Collected data:
-*-*-
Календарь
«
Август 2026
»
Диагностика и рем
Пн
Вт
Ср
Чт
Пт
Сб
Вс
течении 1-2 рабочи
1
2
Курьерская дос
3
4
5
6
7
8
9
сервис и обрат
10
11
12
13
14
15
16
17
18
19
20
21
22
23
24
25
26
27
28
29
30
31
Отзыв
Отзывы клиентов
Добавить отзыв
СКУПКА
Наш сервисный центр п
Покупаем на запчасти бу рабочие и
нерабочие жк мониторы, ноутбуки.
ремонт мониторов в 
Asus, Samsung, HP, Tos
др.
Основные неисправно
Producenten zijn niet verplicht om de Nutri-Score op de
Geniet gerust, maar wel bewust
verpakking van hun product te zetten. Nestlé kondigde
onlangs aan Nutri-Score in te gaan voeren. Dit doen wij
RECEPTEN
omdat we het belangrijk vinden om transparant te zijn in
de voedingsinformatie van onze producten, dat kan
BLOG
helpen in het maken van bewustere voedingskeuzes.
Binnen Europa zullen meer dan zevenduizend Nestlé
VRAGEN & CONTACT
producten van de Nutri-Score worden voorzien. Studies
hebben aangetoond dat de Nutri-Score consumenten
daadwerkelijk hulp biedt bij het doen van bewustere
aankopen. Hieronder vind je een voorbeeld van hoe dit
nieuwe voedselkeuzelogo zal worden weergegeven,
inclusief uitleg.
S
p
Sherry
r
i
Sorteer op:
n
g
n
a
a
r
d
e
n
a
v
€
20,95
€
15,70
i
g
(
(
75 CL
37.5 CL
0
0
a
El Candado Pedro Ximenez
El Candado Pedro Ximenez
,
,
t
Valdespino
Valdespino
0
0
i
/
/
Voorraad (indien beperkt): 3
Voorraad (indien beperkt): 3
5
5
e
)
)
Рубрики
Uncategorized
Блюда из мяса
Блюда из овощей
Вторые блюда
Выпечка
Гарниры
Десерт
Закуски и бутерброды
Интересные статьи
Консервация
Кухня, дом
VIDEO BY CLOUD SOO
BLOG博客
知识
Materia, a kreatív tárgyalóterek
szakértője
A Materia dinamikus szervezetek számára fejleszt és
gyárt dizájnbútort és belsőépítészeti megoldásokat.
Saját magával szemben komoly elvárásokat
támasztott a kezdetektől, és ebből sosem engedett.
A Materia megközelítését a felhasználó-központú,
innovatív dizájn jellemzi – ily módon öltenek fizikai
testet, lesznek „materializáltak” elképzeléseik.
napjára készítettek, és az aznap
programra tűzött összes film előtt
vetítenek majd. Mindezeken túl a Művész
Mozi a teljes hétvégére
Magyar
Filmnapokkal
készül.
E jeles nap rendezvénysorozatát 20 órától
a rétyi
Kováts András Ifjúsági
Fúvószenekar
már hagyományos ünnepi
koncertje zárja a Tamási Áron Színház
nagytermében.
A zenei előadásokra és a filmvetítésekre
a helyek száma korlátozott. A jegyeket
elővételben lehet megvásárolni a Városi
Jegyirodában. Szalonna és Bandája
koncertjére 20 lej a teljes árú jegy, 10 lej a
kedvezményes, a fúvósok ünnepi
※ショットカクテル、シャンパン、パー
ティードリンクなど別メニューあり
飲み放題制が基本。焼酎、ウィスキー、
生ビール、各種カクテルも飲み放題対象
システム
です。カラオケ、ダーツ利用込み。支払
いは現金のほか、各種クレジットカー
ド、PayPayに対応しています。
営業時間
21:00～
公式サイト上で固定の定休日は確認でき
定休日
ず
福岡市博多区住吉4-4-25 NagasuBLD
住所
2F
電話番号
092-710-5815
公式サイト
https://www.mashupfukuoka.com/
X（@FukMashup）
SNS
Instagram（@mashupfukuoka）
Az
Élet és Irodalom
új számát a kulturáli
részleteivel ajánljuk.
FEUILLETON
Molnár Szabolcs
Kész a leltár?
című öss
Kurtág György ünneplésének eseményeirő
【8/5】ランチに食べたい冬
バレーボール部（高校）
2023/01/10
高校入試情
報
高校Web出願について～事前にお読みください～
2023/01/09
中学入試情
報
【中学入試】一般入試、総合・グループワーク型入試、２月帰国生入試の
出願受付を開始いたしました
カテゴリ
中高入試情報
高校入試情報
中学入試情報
-*-*-
- [Brief] Please report every line in the entries above that holds the string "ünnepi".

- [Completed task]
már hagyományos ünnepi
kedvezményes, a fúvósok ünnepi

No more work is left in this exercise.